→ **JOB**
Among the lines of the data, copy those that hold "size".

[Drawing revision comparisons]
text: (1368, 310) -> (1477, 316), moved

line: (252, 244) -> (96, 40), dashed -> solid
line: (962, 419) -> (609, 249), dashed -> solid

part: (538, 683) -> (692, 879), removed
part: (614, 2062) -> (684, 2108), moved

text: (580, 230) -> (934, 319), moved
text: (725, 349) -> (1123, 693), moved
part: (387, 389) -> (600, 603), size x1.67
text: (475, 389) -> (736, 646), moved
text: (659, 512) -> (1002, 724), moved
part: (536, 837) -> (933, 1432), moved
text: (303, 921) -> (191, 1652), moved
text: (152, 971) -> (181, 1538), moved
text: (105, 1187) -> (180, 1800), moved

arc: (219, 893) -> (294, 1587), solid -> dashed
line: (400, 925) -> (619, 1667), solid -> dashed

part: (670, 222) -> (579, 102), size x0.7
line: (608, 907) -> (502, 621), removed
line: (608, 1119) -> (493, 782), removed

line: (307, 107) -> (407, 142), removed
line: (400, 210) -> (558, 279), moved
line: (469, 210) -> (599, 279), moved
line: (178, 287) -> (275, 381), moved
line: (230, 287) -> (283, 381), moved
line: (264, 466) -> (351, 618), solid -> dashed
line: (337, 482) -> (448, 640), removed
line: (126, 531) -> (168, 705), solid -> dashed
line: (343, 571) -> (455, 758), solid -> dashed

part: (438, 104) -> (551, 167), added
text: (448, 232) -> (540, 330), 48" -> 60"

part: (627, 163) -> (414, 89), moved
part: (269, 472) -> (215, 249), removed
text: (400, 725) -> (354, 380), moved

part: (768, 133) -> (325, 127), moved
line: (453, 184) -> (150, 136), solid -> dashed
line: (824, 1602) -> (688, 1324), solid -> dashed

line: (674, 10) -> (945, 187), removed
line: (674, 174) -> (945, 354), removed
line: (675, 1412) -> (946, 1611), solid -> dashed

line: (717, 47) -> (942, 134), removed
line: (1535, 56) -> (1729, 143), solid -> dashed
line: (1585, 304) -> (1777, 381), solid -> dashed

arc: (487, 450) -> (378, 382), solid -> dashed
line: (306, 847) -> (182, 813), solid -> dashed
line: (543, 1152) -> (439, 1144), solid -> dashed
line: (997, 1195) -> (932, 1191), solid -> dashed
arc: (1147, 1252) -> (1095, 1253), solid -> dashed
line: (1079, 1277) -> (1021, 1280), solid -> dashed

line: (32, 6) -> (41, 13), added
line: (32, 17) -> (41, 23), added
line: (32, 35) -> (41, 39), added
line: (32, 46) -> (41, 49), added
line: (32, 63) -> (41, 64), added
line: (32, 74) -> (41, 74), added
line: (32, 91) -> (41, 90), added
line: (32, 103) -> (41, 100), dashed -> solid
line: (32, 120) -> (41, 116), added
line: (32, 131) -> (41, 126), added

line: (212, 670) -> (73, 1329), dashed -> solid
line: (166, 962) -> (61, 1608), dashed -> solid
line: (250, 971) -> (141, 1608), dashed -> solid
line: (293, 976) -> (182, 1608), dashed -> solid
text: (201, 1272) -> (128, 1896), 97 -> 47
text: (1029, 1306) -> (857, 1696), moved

→ **YOUR SOLUTION**
part: (387, 389) -> (600, 603), size x1.67
part: (670, 222) -> (579, 102), size x0.7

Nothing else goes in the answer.